Full Report
Every AI tool, workflow automation, and productivity app your employees connected to Google or Microsoft this year left something behind: a persistent OAuth token with no expiration date, no automatic cleanup, and in most organizations, no one watching it. Your perimeter controls don't see it. Your MFA doesn't stop it. And when an attacker gets hold of one, they don't need a password. OAuth
Analysis Summary
# Tool/Technique: Persistent OAuth Token Theft / Abuse
## Overview
This technique involves the exploitation of OAuth (Open Authorization) tokens to maintain persistent, passwordless access to cloud environments (Google Workspace, Microsoft 365, Salesforce). Unlike traditional credentials, OAuth tokens often lack expiration dates, bypass Multi-Factor Authentication (MFA) after the initial grant, and remain valid even after user password resets. Attackers either trick users into granting permissions to malicious "Shadow AI" apps or steal existing tokens from legitimate third-party service providers.
## Technical Details
- **Type:** Technique / Attack Vector
- **Platform:** SaaS Environments (Google Workspace, Microsoft 365, Salesforce, AWS, Snowflake)
- **Capabilities:** Authentication bypass, persistence, data exfiltration, automated API interaction.
- **First Seen:** Widely recognized as a critical risk in 2024–2026; specifically highlighted in the 2026 Drift/Salesforce breach.
## MITRE ATT&CK Mapping
- **TA0003 - Persistence**
- **T1136.003 - Create Account: Cloud Account** (Via malicious app integration)
- **T1098.003 - Account Manipulation: Tooling Deployment Registration**
- **TA0005 - Defense Evasion**
- **T1550.017 - Use Alternate Authentication Material: Web Session Cookie/OAuth Token**
- **TA0006 - Credential Access**
- **T1528 - Steal Application Access Token**
- **TA0010 - Exfiltration**
- **T1537 - Transfer Data to Cloud Account**
## Functionality
### Core Capabilities
- **MFA Bypass:** Once a token is issued, subsequent API calls using that token do not trigger MFA prompts.
- **Persistence:** Tokens frequently remain valid indefinitely until manually revoked, surviving password rotations and employee offboarding.
- **Scoped Access:** Allows attackers to read emails, access calendars, and export CRM data (Salesforce) via legitimate API calls.
### Advanced Features
- **Supply Chain Pivot:** Attackers compromise a trusted third-party vendor (e.g., Drift) to inherit the OAuth permissions that vendor's customers have already granted.
- **Credential Harvesting:** Systematic "combing" of cloud environments for secondary secrets like AWS access keys, Snowflake tokens, and plain-text passwords.
## Indicators of Compromise
- **File Hashes:** N/A (Technique is largely fileless/API-based).
- **Network Indicators:**
- Unusual API traffic originating from non-corporate IP ranges.

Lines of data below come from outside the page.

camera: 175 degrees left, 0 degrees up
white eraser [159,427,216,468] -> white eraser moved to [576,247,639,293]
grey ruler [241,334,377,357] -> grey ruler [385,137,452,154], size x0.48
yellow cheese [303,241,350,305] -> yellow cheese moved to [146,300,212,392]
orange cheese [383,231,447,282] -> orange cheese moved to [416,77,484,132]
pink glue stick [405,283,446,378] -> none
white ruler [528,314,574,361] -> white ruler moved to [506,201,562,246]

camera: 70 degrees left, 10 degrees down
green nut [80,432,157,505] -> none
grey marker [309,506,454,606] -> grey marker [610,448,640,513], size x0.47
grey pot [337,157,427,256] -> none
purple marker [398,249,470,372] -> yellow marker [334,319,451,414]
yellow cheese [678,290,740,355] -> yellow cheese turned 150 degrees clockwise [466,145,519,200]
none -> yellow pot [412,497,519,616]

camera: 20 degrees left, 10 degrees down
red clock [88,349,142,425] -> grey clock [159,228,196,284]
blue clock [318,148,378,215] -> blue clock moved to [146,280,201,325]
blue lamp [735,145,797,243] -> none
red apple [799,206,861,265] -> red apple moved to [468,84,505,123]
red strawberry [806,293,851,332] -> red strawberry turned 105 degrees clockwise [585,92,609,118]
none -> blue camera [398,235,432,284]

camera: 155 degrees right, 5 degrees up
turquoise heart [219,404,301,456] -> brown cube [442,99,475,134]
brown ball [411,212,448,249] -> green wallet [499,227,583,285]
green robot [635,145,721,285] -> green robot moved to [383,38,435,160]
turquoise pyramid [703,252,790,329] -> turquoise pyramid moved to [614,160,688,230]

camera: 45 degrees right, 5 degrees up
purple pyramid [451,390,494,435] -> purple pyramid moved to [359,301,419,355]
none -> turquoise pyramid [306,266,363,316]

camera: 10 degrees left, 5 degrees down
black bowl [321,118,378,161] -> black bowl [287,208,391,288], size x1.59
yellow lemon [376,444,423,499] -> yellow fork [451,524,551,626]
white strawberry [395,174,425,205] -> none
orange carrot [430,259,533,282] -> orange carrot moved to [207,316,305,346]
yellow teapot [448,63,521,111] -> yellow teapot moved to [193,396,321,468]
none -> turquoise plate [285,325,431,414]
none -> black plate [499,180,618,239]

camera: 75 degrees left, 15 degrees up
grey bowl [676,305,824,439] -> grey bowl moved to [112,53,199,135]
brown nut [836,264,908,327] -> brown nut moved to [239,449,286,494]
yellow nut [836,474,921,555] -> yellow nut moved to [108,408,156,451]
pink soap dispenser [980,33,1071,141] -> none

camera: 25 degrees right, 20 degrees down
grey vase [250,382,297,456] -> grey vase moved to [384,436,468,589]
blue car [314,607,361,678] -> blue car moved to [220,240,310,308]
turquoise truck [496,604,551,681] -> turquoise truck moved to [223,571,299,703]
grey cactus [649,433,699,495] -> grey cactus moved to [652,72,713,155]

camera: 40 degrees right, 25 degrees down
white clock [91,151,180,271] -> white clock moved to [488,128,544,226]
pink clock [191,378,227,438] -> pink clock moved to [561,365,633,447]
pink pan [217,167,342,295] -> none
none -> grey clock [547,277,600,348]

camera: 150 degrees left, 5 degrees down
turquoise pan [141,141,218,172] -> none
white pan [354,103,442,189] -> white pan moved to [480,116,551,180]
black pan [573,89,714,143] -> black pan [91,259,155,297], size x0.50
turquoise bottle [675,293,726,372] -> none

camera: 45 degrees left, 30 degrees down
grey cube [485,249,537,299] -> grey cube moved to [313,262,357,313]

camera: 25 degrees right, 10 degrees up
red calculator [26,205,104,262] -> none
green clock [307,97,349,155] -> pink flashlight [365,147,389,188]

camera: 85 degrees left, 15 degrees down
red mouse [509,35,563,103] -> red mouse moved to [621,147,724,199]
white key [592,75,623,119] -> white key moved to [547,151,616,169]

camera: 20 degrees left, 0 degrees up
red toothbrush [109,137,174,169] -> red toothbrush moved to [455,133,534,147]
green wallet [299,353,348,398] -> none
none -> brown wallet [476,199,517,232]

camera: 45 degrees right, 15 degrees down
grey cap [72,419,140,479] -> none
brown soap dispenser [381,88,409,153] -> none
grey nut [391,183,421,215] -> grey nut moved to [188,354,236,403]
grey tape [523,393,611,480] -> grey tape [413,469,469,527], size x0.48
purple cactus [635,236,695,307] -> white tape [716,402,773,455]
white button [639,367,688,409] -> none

- Large-scale data exports via API to unknown third-party endpoints.
- **Behavioral Indicators:**
- Successful logins/API calls for accounts that have recently undergone password resets.
- Third-party applications requesting "Scopes" (permissions) that exceed their functional requirements (e.g., a "Calendar" app requesting "Mail.ReadWrite").
- Spikes in API calls from legitimate integrations (e.g., Salesforce, Slack) at unusual hours.
## Associated Threat Actors
- **UNC6395:** Specifically identified by Palo Alto Unit 42 for targeting OAuth refresh tokens in the Drift/Salesloft supply chain attack.
## Detection Methods
- **Behavioral Detection:** Monitoring for anomalous API call patterns (volume and frequency) from connected apps.
- **Identity Analytics:** Tracking "Impossible Travel" for API calls where the token is used from a geographic location inconsistent with the user's current session.
- **Inventory Audit:** Identifying "Zombie" tokens—active grants for users who are no longer with the organization or have changed roles.
## Mitigation Strategies
- **OAuth Governance:** Implement tools that provide centralized visibility into all third-party grants across SaaS platforms.
- **Continuous Monitoring:** Shift from "point-in-time" installation reviews to continuous behavioral monitoring of what an app does *after* it is authorized.
- **Least Privilege:** Enforce strict policies on which scopes can be granted by standard users (e.g., blocking "Global Admin" or "Read All Mail" scopes).
- **Automated Revocation:** Set policies to automatically revoke OAuth tokens for inactive users or apps that haven't been used in 30+ days.
## Related Tools/Techniques
- **Illicit Consent Grant Attacks:** Phishing to trick users into clicking "Accept" on a fake app.
- **Golden SAML:** A similar high-level identity bypass technique.
- **App Governance:** Security features within Microsoft Defender for Cloud Apps designed to mitigate these risks.